Animals have control over their bladders and rectums just like us.

In fact, I dare say they have more control than a 2 year old. Just because a dog is a dog is a dog in a cafe, does not mean that the dog will just urinate or poop whenever it can. Please, dogs need some downtime from defaecation and excretion like the rest of us humans. People just think they are like, shit machines or something.

Some people are uncomfortable seeing dogs unleashed in the vicinity. Hell, I'm uncomfortable seeing babies unleashed in my immediate 10 metre radius and I'm not complaining. Do babies have rights? Sure. Do I have the right to feel comfortable? Yes, but I'm not expecting anyone to bend over backwards just because I'm uncomfortable. Because I respect the parents of the thing, and its rights, and most of all, I accept that I'm not the Center of the Universe. Certainly, if your baby is violent and loud and annoying, you shouldn't be taking it out to the park to terrorise members of the public? Similarly if your dog is badly behaved and vicious, you shouldn't let him loose unleashed.

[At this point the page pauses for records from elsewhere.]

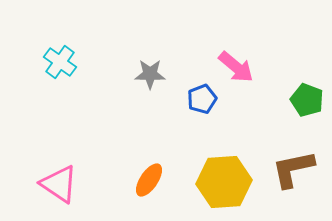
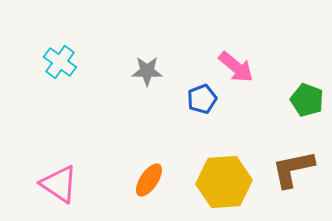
gray star: moved 3 px left, 3 px up
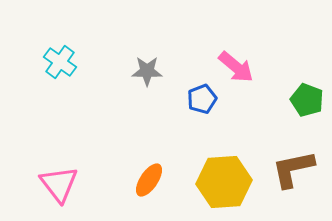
pink triangle: rotated 18 degrees clockwise
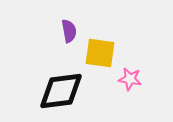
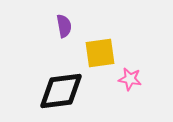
purple semicircle: moved 5 px left, 5 px up
yellow square: rotated 16 degrees counterclockwise
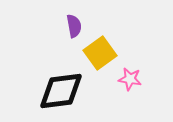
purple semicircle: moved 10 px right
yellow square: rotated 28 degrees counterclockwise
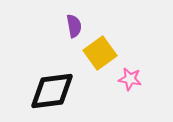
black diamond: moved 9 px left
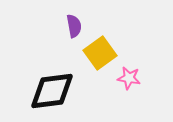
pink star: moved 1 px left, 1 px up
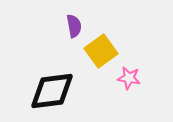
yellow square: moved 1 px right, 2 px up
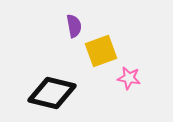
yellow square: rotated 16 degrees clockwise
black diamond: moved 2 px down; rotated 21 degrees clockwise
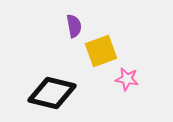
pink star: moved 2 px left, 1 px down
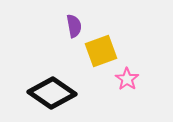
pink star: rotated 25 degrees clockwise
black diamond: rotated 21 degrees clockwise
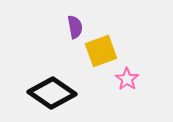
purple semicircle: moved 1 px right, 1 px down
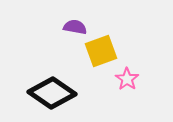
purple semicircle: rotated 70 degrees counterclockwise
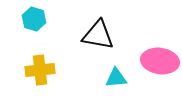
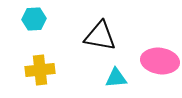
cyan hexagon: rotated 20 degrees counterclockwise
black triangle: moved 2 px right, 1 px down
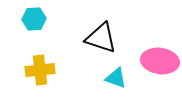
black triangle: moved 1 px right, 2 px down; rotated 8 degrees clockwise
cyan triangle: rotated 25 degrees clockwise
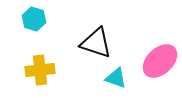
cyan hexagon: rotated 20 degrees clockwise
black triangle: moved 5 px left, 5 px down
pink ellipse: rotated 51 degrees counterclockwise
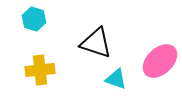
cyan triangle: moved 1 px down
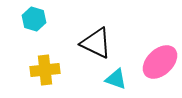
black triangle: rotated 8 degrees clockwise
pink ellipse: moved 1 px down
yellow cross: moved 5 px right
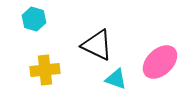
black triangle: moved 1 px right, 2 px down
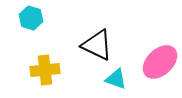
cyan hexagon: moved 3 px left, 1 px up
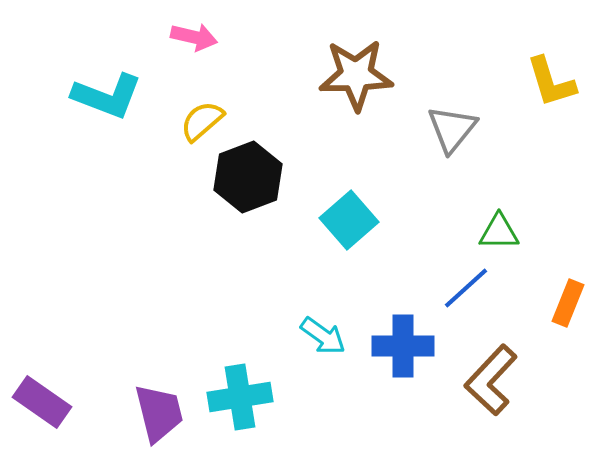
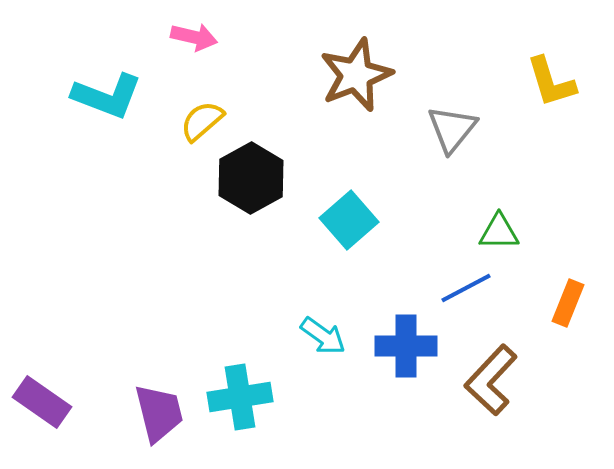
brown star: rotated 20 degrees counterclockwise
black hexagon: moved 3 px right, 1 px down; rotated 8 degrees counterclockwise
blue line: rotated 14 degrees clockwise
blue cross: moved 3 px right
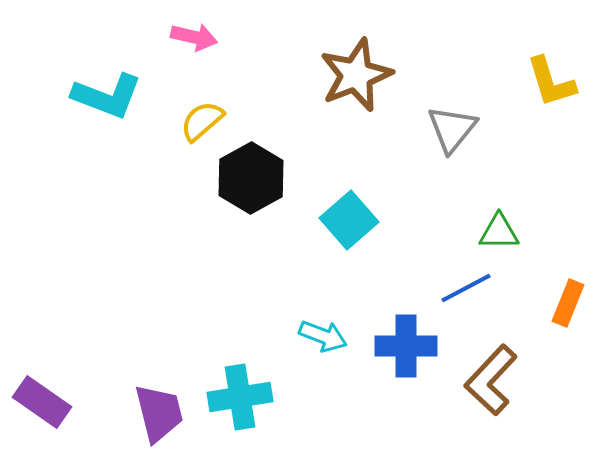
cyan arrow: rotated 15 degrees counterclockwise
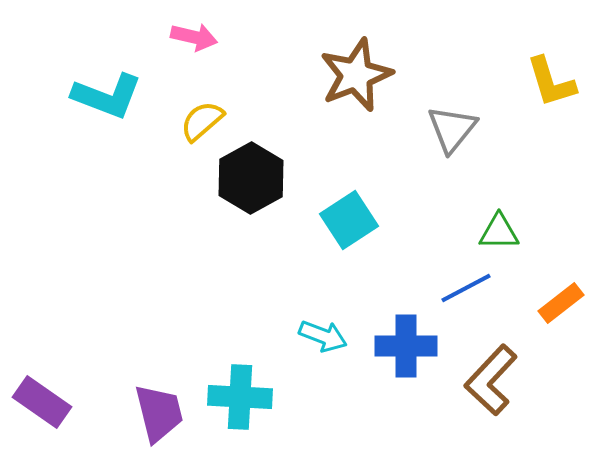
cyan square: rotated 8 degrees clockwise
orange rectangle: moved 7 px left; rotated 30 degrees clockwise
cyan cross: rotated 12 degrees clockwise
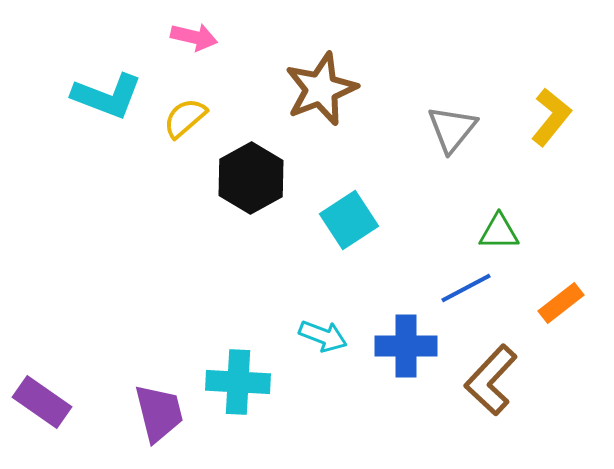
brown star: moved 35 px left, 14 px down
yellow L-shape: moved 35 px down; rotated 124 degrees counterclockwise
yellow semicircle: moved 17 px left, 3 px up
cyan cross: moved 2 px left, 15 px up
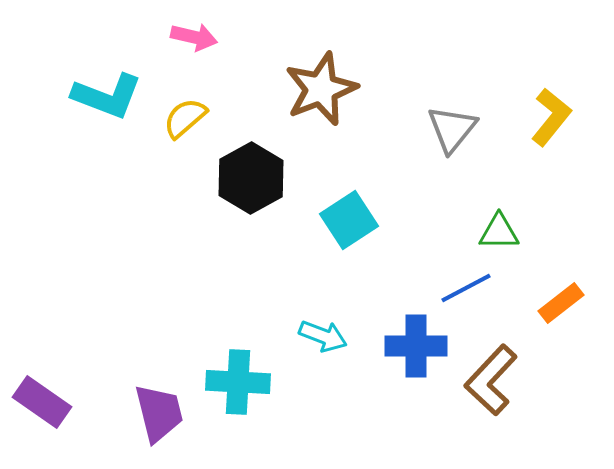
blue cross: moved 10 px right
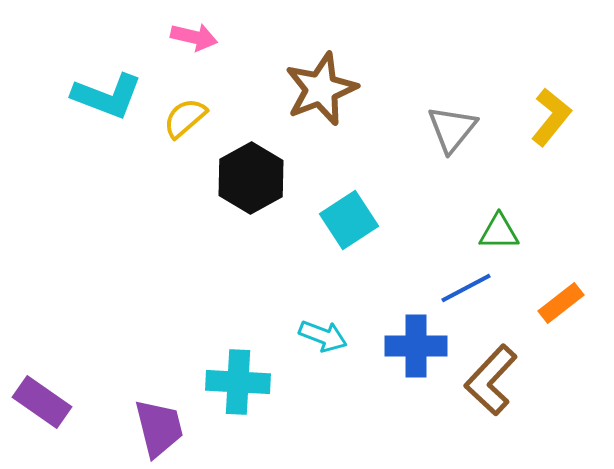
purple trapezoid: moved 15 px down
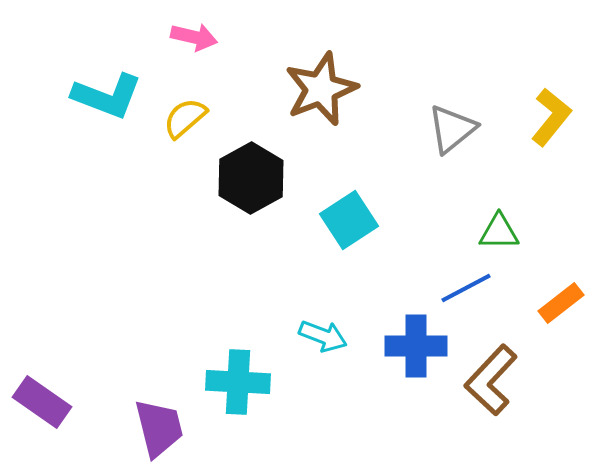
gray triangle: rotated 12 degrees clockwise
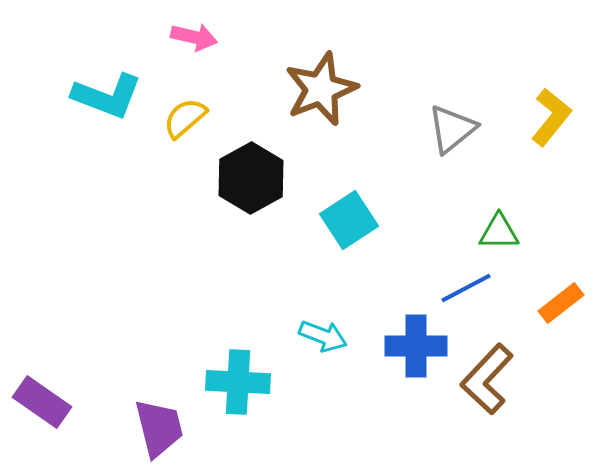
brown L-shape: moved 4 px left, 1 px up
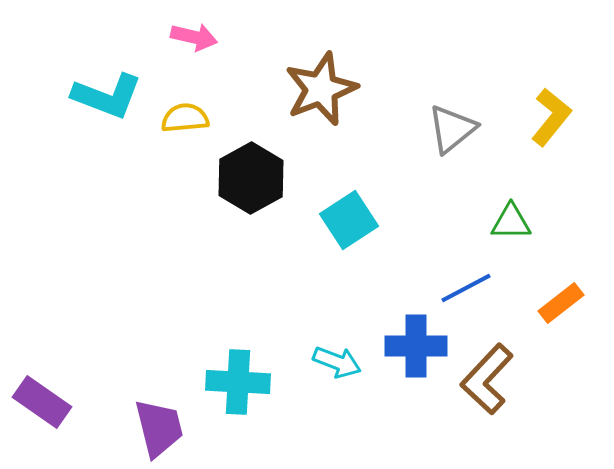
yellow semicircle: rotated 36 degrees clockwise
green triangle: moved 12 px right, 10 px up
cyan arrow: moved 14 px right, 26 px down
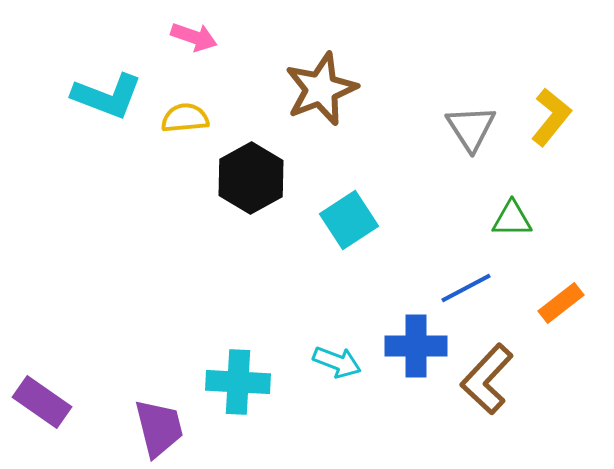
pink arrow: rotated 6 degrees clockwise
gray triangle: moved 19 px right, 1 px up; rotated 24 degrees counterclockwise
green triangle: moved 1 px right, 3 px up
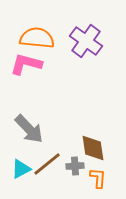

If anything, I have faith in that most dog owners are responsible this way. I've seen dogs dining with their families al fresco, and usually in the corners away from people. Surely there are sore thumbs, and these people give dog owners a bad name.

But then I blame the citizenry whom, from isolated exceptional cases, establish the premise that all dogs are therefore, dangerous, dirty and just, well, scary. It's become almost like a witch hunt not unlike those centuries ago, where one would hear the refrain of "stone them all!" reverberate in the air.

And it just saddens me further that the authorities plainly set laws to placate the noise-makers, instead of attempting to reason or engage everyone else in these issues.

We whine about being paternalistic, a nanny state; but isn't it these noise-makers that almost always ask to be nannied? "Will the authorities do something about this and that..." etc.

When will we see the day where a forum letter says "Hey we all need to start doing this and this to help make things better" without the tune of a nannying request?

3 comments:

Anonymous said...

funny post.

Anonymous said...

But you're, like, how hot, can?

budak said...

think it's partly the media's fault too.. they try to be 'balanced', presenting both the stridently virulent views and softer moderates as if both were equally valid.